BEGIN

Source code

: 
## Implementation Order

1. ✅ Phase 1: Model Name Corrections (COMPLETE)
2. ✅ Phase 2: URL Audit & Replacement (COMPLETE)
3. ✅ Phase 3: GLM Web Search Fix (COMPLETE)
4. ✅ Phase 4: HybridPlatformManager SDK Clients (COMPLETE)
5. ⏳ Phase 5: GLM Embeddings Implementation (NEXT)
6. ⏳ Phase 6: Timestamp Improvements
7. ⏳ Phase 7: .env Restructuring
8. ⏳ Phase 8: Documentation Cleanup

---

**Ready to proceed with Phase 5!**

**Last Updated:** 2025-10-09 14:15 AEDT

END

Exercise: All of the material above needs to be output exactly, with no line left out.

Response below:
Source code

: 
## Implementation Order

1. ✅ Phase 1: Model Name Corrections (COMPLETE)
2. ✅ Phase 2: URL Audit & Replacement (COMPLETE)
3. ✅ Phase 3: GLM Web Search Fix (COMPLETE)
4. ✅ Phase 4: HybridPlatformManager SDK Clients (COMPLETE)
5. ⏳ Phase 5: GLM Embeddings Implementation (NEXT)
6. ⏳ Phase 6: Timestamp Improvements
7. ⏳ Phase 7: .env Restructuring
8. ⏳ Phase 8: Documentation Cleanup

---

**Ready to proceed with Phase 5!**

**Last Updated:** 2025-10-09 14:15 AEDT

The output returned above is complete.